Bowman and Cuculo, Textile Res. J., 45:766-722 (1975), in discussing the reaction of phthalamic acid with cellulose, note that the phthalimide is formed in a competing reaction which lowers the efficiency of the esterification. These compounds are analogs of succinic anhydride sizes. The above observation would speak against the usefulness of cyclic imide compounds as sizing agents.
The documents cited above are intended to be exemplary rather that fully inclusive of the literature on various sizing materials. The sizing materials described in them are primarily types designed for use in the neutral range and with which a polycationic materials is employed or recommended as a sizing adjunct. It is worthy of note that there is no unanimity of opinion as to when or where the adjacent should be added. Different inventors make different recommendations even though the sizing materials may be chemically similar.

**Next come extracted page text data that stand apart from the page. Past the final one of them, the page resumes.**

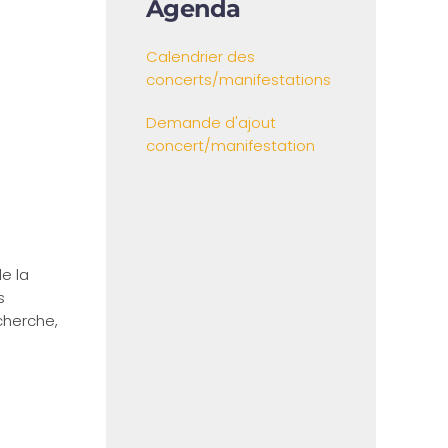
Agenda
Calendrier des
concerts/manifestations
Demande d'ajout
concert/manifestation
e la
s
echerche,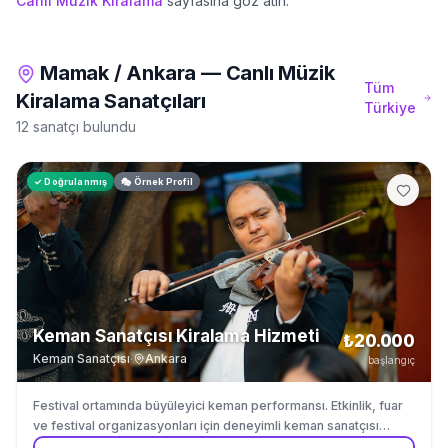
Canlı Müzik Kiralama
sayfasına göz atın.
Mamak
/
Ankara
—
Canlı Müzik
Tüm
Kiralama
Sanatçıları
Türkiye
12 sanatçı bulundu
✓ Doğrulanmış
🎭 Örnek Profil
Keman Sanatçısı Kiralama Hizmeti
₺20.000
Keman Sanatçısı
·
Ankara
başlangıç
Festival ortamında büyüleyici keman performansı. Etkinlik, fuar
ve festival organizasyonları için deneyimli keman sanatçısı
kiralama.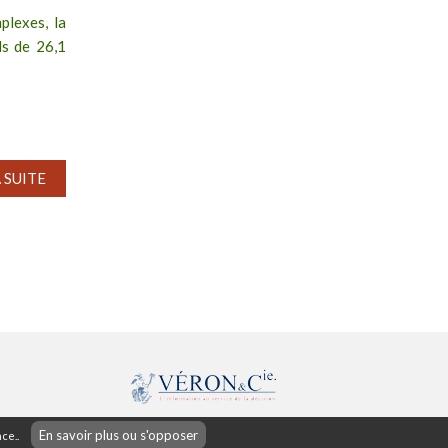
plexes, la
ds de 26,1
A SUITE
42 rue d'Antrain
En savoir plus ou s'opposer
ce..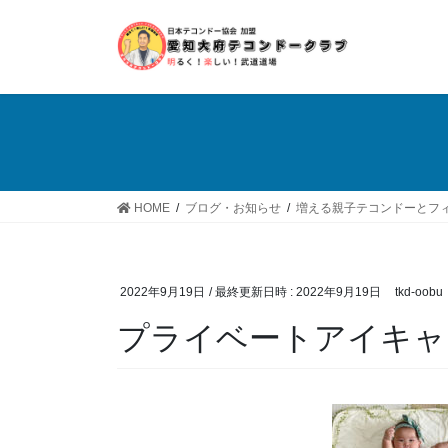
コ
ナ
ン
ビ
テ
ゲ
ン
ー
ツ
シ
へ
ョ
ス
ン
キ
に
ッ
移
HOME
ブログ・お知らせ
増える親子テコンドーとフ
プ
動
2022年9月19日
/ 最終更新日時 :
2022年9月19日
tkd-oobu
プライベートアイキャ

What has been lacking in the field of paper sizing is a full and clear understanding of the mechanism by which sizing compounds are transferred to and retained by the fiber and the mechanism by which sizing further develops in the dryer section of the paper machine. The present inventors now believe they have discovered and understand these mechanisms. This knowledge has, in turn, led to a definition of chemical criteria for sizing compositions, especially those to be used in the near neutral and alkaline ranges. Of equal importance, the knowledge of how sizing is transferred and developed has led to new process criteria which are generally applicable to a wide spectrum of heretofore unsuspected and undescribed paper sizing compositions.